May 4th A bright sun at length and fresh West Wind but we are both of us ill with colds and have scarcely sense enough to recognize anything. We still remember in our uprisings and downsittings the happiness of those wanderers who are at length at rest in their own homes.

Sometimes this strange world seems like such a phantom scene to me that I feel like passing my hands before my eyes to be quite sure—but again, and this is truth, however unreal these realities may be to us, all the force of God’s spirit working in us, all the undivided energy is required to do the work of the hours.
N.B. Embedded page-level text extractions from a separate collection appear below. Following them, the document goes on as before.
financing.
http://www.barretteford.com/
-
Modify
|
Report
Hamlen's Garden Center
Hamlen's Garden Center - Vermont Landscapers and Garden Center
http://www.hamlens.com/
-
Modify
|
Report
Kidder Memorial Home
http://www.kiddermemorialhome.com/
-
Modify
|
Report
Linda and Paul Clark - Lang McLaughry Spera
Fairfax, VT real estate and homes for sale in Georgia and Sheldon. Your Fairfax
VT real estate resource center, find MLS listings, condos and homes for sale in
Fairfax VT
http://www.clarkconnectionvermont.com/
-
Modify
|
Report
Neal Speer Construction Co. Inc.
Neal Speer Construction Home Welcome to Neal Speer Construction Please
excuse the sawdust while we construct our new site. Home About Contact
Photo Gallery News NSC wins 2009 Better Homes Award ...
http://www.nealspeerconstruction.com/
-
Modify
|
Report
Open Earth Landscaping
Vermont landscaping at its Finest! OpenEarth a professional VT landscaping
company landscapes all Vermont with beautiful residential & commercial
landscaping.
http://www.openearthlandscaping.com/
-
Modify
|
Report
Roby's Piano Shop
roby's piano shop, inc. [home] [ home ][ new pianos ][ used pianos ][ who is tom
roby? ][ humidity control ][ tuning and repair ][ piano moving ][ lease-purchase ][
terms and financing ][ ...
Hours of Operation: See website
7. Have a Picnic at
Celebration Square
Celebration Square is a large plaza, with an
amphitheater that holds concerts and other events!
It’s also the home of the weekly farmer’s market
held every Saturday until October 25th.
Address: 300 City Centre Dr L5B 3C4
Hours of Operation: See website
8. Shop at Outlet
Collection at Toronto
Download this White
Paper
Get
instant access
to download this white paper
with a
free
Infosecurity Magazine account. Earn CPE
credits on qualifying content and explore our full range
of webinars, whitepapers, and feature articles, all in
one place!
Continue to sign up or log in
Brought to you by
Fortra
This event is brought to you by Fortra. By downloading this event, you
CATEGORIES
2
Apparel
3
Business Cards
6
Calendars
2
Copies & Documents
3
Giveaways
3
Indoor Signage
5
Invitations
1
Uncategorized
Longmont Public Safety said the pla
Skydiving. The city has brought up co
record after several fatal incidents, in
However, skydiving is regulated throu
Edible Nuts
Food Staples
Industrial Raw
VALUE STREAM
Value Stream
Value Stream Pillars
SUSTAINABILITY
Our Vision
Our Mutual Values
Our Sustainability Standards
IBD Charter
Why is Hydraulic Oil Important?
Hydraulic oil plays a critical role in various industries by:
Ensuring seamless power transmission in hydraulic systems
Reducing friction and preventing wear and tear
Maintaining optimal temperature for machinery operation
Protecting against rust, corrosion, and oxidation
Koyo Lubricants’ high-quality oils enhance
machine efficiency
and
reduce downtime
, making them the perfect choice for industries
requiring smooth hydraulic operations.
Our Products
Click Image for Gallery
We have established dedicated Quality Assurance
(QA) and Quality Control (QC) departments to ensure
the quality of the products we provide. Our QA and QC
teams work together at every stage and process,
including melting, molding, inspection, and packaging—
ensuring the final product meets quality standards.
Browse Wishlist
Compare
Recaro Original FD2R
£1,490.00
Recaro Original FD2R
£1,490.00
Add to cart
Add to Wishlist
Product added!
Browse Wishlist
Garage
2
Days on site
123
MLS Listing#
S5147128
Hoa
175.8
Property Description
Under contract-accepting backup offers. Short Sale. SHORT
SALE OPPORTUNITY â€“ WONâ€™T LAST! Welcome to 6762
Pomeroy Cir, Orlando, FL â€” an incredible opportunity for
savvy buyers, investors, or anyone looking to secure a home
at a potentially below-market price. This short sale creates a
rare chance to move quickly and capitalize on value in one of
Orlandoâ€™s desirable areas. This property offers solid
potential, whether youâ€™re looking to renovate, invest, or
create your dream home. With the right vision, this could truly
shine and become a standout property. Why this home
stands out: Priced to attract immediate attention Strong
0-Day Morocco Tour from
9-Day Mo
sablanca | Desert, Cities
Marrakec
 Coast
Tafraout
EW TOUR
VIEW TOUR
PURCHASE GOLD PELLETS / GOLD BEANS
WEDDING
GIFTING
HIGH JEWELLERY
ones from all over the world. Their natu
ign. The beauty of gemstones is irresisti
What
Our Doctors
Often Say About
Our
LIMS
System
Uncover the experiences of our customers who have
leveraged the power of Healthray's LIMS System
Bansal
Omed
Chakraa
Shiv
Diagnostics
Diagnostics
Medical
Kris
I am reading Madame Roland steadily but she appears to me a far less noble type of woman than I had supposed. The honesty of her mémoires however is something “redoutabble” and I suppose I hardly allow enough to the fact that she is writing of herself. Mr. Emerson has returned from N.Y. He popped into Jamie’s room saying “How is the guardian and maintainer of us all?”

They soon “fell to talking” of New York. “What a dear place!” said J.T.F. “Yes and Mrs Botta is the dearest creature in it” replied the philosopher, prettily turning from J.’s prosaic remark regarding expenditure to pay a deserved compliment to his sweet hostess.

Perhaps dear Dickens wrote to us from Queenstown. We have both a dim hope of this.